Page 1 of 1
Top 25 coding errors
Posted: Tue Jan 13, 2009 10:10 am
by LMN
Hi,
if you didn't notice it by now:
http://www.sans.org/top25errors/
I personally think input validation is most critical. What do you think?
Regards,
LMN
Re: Top 25 coding errors
Posted: Tue Jan 13, 2009 3:40 pm
by JohnnyTheDon
I personally think input validation is most critical. What do you think?
It definitely is. As a close (and related) second, I would have to pick buffer overflows. They're potent little bastards when pulled off correctly.
Re: Top 25 coding errors
Posted: Tue Jan 13, 2009 10:43 pm
by Firestryke31
JohnnyTheDon wrote:
It definitely is.
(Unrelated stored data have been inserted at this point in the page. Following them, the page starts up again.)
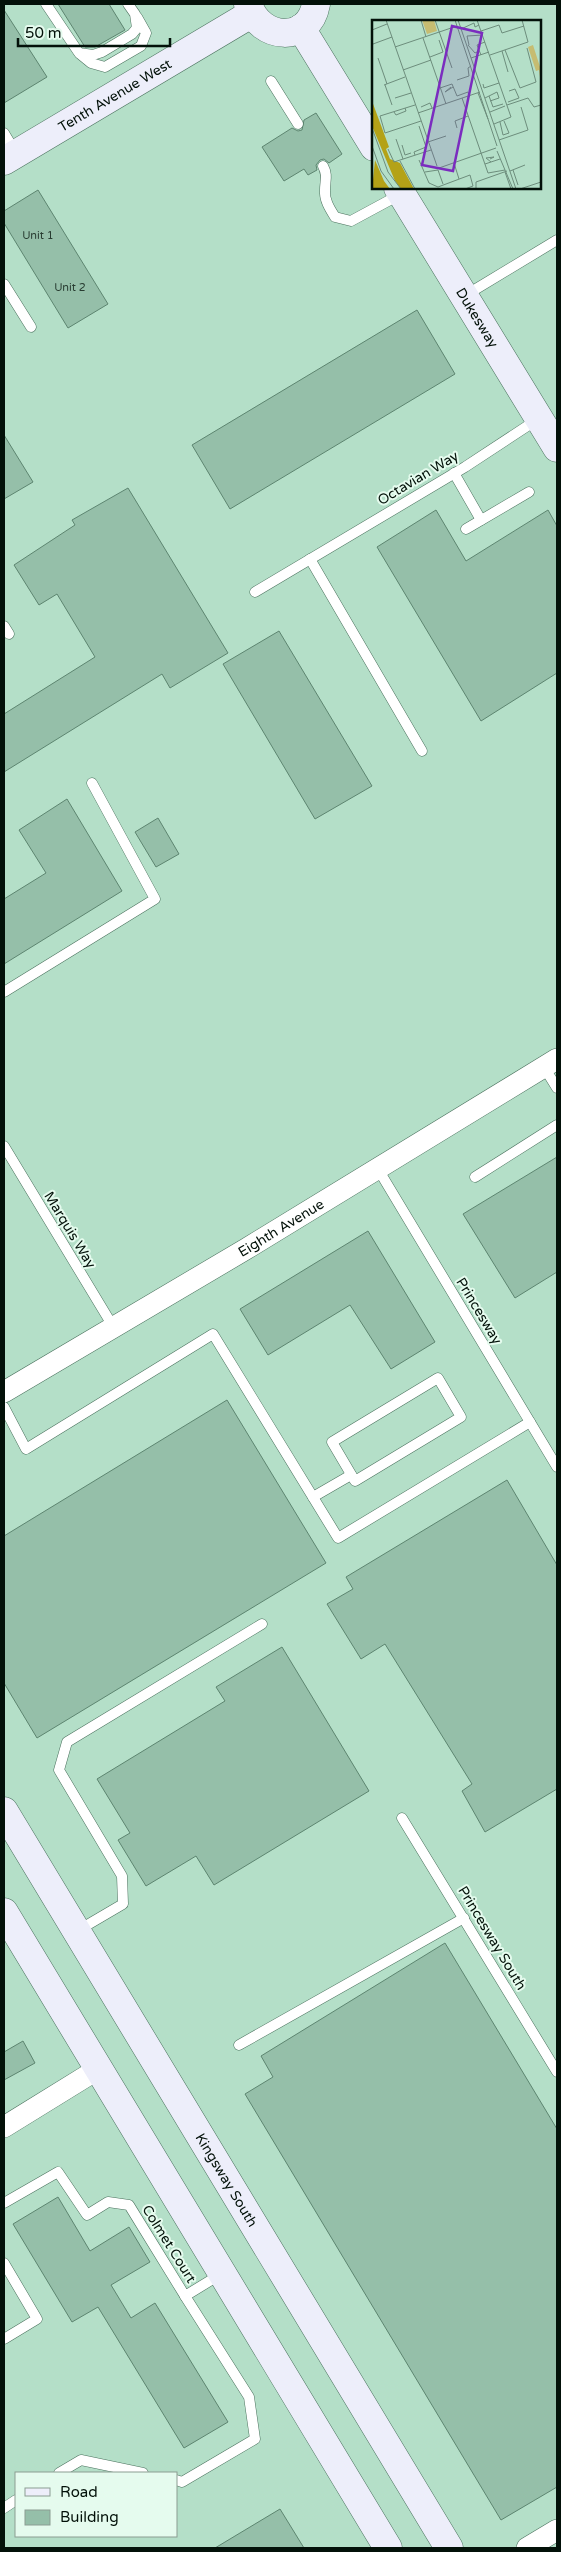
<svg xmlns="http://www.w3.org/2000/svg" width="561" height="2552" font-family="'Varela Round',sans-serif">
<style>
.building{fill:#95bfa9;stroke:#5d8570}
.lines{fill:none;stroke-linecap:round;stroke-linejoin:round}
.lane-casing{stroke:#4b725e;stroke-width:11}
.street-casing{stroke:#4b725e;stroke-width:22}
.secondary-casing{stroke:#4b725e;stroke-width:29}
.lane{stroke:#fff;stroke-width:10}
.street{stroke:#fff;stroke-width:21}
.secondary{stroke:#edeefa;stroke-width:28}
.labels{text-anchor:middle;dominant-baseline:central;stroke-width:4;stroke-linejoin:round;paint-order:stroke}
.number-label{font-size:11px;fill:#283c31}
.street-label{font-size:14px;fill:#031109;stroke:#e5fbee}
.inset-road{fill:none;stroke:#6d8d7c;stroke-width:1}
.view{fill:#7b2cbf;fill-opacity:0.15;stroke:#7b2cbf;stroke-width:2.5}
.inset-edge{fill:none;stroke:#031109;stroke-width:2.5}
</style>
<rect width="100%" height="100%" fill="#b4dfc8"/>
<g class="building">
<polygon points="58,4 109,4 125,30 95,47 85,47"/>
<polygon points="4,10 47,77 4,103"/>
<polygon points="316,113 342,154 329,163 324,159 320,160 316,165 317,170 308,175 304,169 284,181 262,147 292,128 298,131 302,130 304,120"/>
<polygon points="38,190 108,304 68,328 4,223 4,211"/>
<polygon points="417,310 455,374 230,509 192,445"/>
<polygon points="4,435 33,482 4,499"/>
<polygon points="128,488 228,653 170,688 162,674 4,772 4,714 95,657 57,594 39,605 14,565 75,525 72,520"/>
<polygon points="436,510 466,561 548,510 557,526 557,673 481,721 377,547"/>
<polygon points="279,631 372,786 315,819 223,664"/>
<polygon points="67,799 122,891 4,964 4,899 46,873 19,830"/>
<polygon points="158,818 179,854 156,867 135,832"/>
<polygon points="557,1157 557,1272 515,1298 463,1214"/>
<polygon points="368,1231 435,1342 391,1369 350,1305 268,1355 240,1309"/>
<polygon points="227,1400 326,1563 37,1738 4,1683 4,1536"/>
<polygon points="507,1480 557,1565 557,1789 485,1832 462,1791 472,1784 385,1644 361,1659 327,1604 353,1589 346,1577"/>
<polygon points="282,1647 369,1791 214,1885 196,1856 146,1886 118,1840 130,1833 97,1779 225,1701 216,1687"/>
<polygon points="445,1943 557,2129 557,2487 501,2520 245,2094 273,2077 261,2056"/>
<polygon points="23,2041 35,2063 4,2080 4,2052"/>
<polygon points="58,2197 90,2251 129,2227 150,2262 111,2285 131,2318 155,2303 228,2422 184,2448 98,2307 72,2322 13,2224"/>
<polygon points="280,2509 304,2548 215,2548"/>
</g>
<g class="lines">
<g class="lane-casing">
<g id="lane">
<polyline points="46,4 79,53 93,55 102,52 132,34 137,28 135,14 128,4"/>
<polyline points="80,54 91,63 105,67 141,46 146,33 137,17"/>
<polyline points="271,81 298,124"/>
<polyline points="4,133 16,153"/>
<path d="M323,166C328,175 325,181 325,190C324,200 330,209 335,217L351,221L401,194"/>
<polyline points="4,284 31,327"/>
<polyline points="466,295 557,240"/>
<polyline points="454,473 481,520"/>
<polyline points="466,529 529,492"/>
<polyline points="310,559 422,751"/>
<polyline points="255,592 465,467 538,419"/>
<polyline points="4,626 9,634"/>
<polyline points="4,992 155,899 92,783"/>
<polyline points="544,1067 557,1088"/>
<polyline points="4,1146 114,1328"/>
<polyline points="378,1169 557,1467"/>
<polyline points="475,1177 557,1125"/>
<polygon points="438,1378 461,1417 355,1481 332,1442"/>
<polyline points="4,1407 26,1449 213,1334 338,1538 530,1422"/>
<polyline points="313,1497 351,1475"/>
<polyline points="402,1818 557,2072"/>
<polyline points="77,1931 123,1904 122,1876 59,1770 67,1742 262,1624"/>
<polyline points="239,2045 464,1918"/>
<polyline points="4,2203 58,2172 87,2215 108,2202 129,2205 185,2296 221,2274"/>
<polyline points="4,2263 37,2319 4,2339"/>
<polyline points="59,2473 81,2460 143,2473"/>
<polyline points="176,2480 182,2482 255,2439 249,2397 185,2296"/>
<polyline points="4,2508 16,2500"/>
</g>
</g>
<g class="street-casing">
<g id="street">
<path id="s1" d="M4,1392L246,1249L557,1059"/>
<polyline points="4,2127 98,2069"/>
<polyline points="527,2548 557,2530"/>
</g>
</g>
<g class="secondary-casing">
<g id="secondary">
<path d="M248,4C260,41 309,44 316,4"/>
<polyline points="301,28 374,147"/>
<path id="s2" d="M4,161L251,14"/>
<path id="s3" d="M398,188L557,448"/>
<path id="s4" d="M4,1811L449,2548"/>
<polyline points="4,1912 388,2548"/>
</g>
</g>
<use href="#lane" class="lane"/>
<use href="#street" class="street"/>
<use href="#secondary" class="secondary"/>
</g>
<g class="labels">
<g class="number-label">
<text x="38" y="235">Unit 1</text>
<text x="70" y="287">Unit 2</text>
</g>
<g class="street-label">
<text stroke="none"><textPath href="#s2" startOffset="129">Tenth Avenue West</textPath></text>
<text stroke="none"><textPath href="#s3" startOffset="152">Dukesway</textPath></text>
<text transform="translate(418 478) rotate(-31)">Octavian Way</text>
<text stroke="none"><textPath href="#s1" startOffset="322">Eighth Avenue</textPath></text>
<text transform="translate(70 1230) rotate(59)">Marquis Way</text>
<text transform="translate(479 1311) rotate(59)">Princesway</text>
<text transform="translate(492 1938) rotate(59)">Princesway South</text>
<text stroke="none"><textPath href="#s4" startOffset="431">Kingsway South</textPath></text>
<text transform="translate(169 2244) rotate(58)">Colmet Court</text>
</g>
</g>
<g transform="translate(372 20)">
<rect width="169" height="169" fill="#b4dfc8"/>
<path d="M50,0H62L65,11L55,14ZM161,25L169,50V64L167,50L164,51L156,27Z" fill="#c6bc71"/>
<path d="M0,81L17,127L14,129L18,139L28,143L42,169H29L23,161L0,106ZM3,140L12,161L18,169H0Z" fill="#b4a217"/>
<path class="inset-road" d="M14,0L65,146M49,0L54,17M63,0L80,48M83,0L125,126M86,0L144,169M105,0L139,97L122,104M89,9L102,3L103,7L107,5M0,10L15,4M109,11L127,5L130,13L152,6M51,18L74,84M1,24L20,17M96,25L103,33L107,31M97,25L95,16L111,15M23,27L85,6M133,30L148,68L164,62L155,28M130,31L136,52M109,35L105,25L113,22M118,35L156,22L150,0M58,37L71,32L67,20M6,38L15,64M99,38L117,32M31,50L59,40M85,60L97,56L96,48L99,46M111,64L112,68L127,63M12,65L33,57M13,65L20,85M79,67L73,72L81,67M68,68L80,64L85,76L96,72L97,76M106,73L116,99M117,76L125,72L127,78L118,81M23,78L39,73M90,78L116,153M113,78L117,76L121,87L131,84M136,82L147,78L143,69L137,71M43,85L8,96L13,113L49,101M135,85L156,78L162,87L169,85M49,87L58,83L60,88M22,92L24,95L34,91L33,88M118,92L133,86M46,93L108,72M128,102L131,115L137,113L132,101M0,108L16,152L29,169M85,108L83,101L96,96M24,119L31,139M127,120L156,110L149,87M56,122L74,116M30,125L33,135L39,133M0,126L9,151L22,169M16,129L22,142L59,130M125,131L141,169M43,135L42,132L54,127L47,106M118,139L122,137L114,138L119,142M47,140L57,163L66,167L98,155L101,166L93,169M28,141L43,169M82,143L87,159M113,144L128,139M67,148L124,128M141,150L146,165M138,151L153,145M53,152L66,150L71,164M133,152L139,169M116,153L133,150M104,169V162L135,151M148,169L169,162"/>
<path class="view" d="M80,6L110,13L81,151L50,145Z"/>
<rect width="169" height="169" class="inset-edge"/>
</g>
<rect width="561" height="2552" fill="none" stroke="#031109" stroke-width="10"/>
<rect x="15" y="2472" width="162" height="65" fill="#e5fbee" stroke="#8b9d92"/>
<rect x="25" y="2488" width="25" height="8" fill="#edeefa" stroke="#8b9d92"/>
<text x="60" y="2497" font-size="15" fill="#031109">Road</text>
<rect x="25" y="2510" width="25" height="15" fill="#95bfa9" stroke="#8b9d92"/>
<text x="60" y="2522" font-size="15" fill="#031109">Building</text>
<path d="M18 38v8h152v-8" fill="none" stroke="#031109" stroke-width="2.5"/>
<text x="25" y="38" font-size="15" fill="#031109" stroke="#e5fbee" stroke-width="4" paint-order="stroke">50 m</text>
</svg>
As a close (and related) second, I would have to pick buffer overflows. They're potent little bastards when pulled off correctly.
I remember reading about a 420 (approx.) byte virus that nearly shut down the internet for about 15 minutes by using a buffer overflow error in some MS server software. Of course, IIRC this happened when most of the people in the affected regions were asleep, so it wasn't as bad as it could have been.
I wish I could remember where I read it, because they gave an opcode by opcode dissection of the source of the virus, which was cool.